**Problem requirements**
From the data underneath, reproduce exactly the stretch that begins at the line with "left shoulder: (165, 292)" and ends after the line with "right ankle: (187, 609)".

(Per-instance keypoint data)

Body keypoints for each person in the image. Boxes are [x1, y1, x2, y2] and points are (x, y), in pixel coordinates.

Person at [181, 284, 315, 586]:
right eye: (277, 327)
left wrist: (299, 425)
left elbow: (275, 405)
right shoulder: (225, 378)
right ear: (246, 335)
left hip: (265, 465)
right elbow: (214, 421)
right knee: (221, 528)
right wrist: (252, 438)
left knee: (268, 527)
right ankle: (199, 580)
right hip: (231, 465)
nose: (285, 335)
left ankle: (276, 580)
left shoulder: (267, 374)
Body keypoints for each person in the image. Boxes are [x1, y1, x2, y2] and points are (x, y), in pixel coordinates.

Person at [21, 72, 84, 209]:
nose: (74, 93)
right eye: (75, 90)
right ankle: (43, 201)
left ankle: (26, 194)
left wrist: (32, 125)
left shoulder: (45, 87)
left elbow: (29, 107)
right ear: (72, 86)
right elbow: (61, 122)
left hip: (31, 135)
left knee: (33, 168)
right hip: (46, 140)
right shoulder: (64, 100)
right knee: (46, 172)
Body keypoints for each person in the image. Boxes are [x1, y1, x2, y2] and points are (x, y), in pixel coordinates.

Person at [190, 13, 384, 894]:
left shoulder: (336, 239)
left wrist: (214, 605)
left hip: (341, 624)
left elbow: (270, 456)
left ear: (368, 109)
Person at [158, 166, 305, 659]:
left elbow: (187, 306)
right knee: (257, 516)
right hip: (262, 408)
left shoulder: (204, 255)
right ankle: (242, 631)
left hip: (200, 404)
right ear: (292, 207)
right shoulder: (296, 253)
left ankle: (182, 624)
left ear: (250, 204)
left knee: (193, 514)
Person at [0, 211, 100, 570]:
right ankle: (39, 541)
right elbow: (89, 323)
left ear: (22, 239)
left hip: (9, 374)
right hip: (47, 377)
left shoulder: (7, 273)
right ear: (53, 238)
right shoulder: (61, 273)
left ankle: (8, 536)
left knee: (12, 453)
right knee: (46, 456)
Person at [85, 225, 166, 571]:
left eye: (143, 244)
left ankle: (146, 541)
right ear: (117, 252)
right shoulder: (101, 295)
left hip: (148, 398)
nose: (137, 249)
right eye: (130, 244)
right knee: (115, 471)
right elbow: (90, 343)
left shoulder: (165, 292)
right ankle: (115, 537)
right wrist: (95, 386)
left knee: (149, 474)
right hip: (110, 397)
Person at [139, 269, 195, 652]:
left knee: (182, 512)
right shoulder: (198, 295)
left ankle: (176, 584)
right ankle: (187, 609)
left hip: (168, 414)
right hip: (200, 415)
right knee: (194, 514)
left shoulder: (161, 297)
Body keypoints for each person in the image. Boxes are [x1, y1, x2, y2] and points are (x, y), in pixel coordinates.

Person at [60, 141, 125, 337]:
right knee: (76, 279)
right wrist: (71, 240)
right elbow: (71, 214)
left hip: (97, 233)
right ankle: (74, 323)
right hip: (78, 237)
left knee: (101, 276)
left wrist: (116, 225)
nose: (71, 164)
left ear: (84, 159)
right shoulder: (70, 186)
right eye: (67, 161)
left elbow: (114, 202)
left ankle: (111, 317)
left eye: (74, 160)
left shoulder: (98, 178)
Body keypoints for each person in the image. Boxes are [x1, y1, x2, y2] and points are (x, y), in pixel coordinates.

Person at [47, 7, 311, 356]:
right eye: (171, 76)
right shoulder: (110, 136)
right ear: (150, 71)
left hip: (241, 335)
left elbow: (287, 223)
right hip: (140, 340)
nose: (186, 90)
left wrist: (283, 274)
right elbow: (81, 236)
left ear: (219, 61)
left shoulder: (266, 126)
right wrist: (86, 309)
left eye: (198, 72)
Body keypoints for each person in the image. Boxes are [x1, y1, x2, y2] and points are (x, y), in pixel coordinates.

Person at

==

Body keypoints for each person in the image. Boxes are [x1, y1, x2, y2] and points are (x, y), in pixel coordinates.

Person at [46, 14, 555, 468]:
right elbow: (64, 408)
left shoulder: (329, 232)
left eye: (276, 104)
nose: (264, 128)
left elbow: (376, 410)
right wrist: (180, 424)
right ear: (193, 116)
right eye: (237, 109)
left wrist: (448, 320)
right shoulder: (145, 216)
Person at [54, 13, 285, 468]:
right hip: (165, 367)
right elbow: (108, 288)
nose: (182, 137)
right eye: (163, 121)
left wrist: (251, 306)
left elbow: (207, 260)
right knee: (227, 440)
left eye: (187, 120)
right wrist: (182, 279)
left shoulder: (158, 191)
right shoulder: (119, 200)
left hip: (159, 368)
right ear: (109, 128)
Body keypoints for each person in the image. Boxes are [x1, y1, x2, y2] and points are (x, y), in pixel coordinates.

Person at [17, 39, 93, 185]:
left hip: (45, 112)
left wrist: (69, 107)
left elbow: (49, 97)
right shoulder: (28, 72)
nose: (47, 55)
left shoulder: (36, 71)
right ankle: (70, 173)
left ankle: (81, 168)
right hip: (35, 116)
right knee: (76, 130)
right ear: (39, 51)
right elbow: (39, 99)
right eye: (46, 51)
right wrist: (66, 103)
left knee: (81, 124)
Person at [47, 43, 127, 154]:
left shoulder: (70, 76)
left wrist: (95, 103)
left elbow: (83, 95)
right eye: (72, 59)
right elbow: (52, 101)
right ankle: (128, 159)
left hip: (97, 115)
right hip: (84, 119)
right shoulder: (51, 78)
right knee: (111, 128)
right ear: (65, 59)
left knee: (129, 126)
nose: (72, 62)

...

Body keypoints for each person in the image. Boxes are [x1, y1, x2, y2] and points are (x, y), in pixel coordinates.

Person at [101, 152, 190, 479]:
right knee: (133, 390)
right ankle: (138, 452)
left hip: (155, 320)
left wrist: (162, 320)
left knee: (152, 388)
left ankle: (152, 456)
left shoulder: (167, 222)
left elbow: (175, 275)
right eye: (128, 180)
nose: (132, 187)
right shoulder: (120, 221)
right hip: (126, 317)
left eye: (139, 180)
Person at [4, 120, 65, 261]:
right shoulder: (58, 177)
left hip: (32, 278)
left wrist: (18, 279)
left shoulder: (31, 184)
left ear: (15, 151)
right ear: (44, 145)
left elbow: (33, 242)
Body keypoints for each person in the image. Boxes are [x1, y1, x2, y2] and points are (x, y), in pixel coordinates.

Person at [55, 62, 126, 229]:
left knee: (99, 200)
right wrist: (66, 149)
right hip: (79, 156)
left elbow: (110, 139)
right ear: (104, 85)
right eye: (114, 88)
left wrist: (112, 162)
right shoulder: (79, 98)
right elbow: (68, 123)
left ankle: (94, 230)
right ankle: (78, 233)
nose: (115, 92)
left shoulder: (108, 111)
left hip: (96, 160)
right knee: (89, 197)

**Solution to this problem**
left shoulder: (165, 292)
right ankle: (115, 537)
right wrist: (95, 386)
left knee: (149, 474)
right hip: (110, 397)
Person at [139, 269, 195, 652]:
left knee: (182, 512)
right shoulder: (198, 295)
left ankle: (176, 584)
right ankle: (187, 609)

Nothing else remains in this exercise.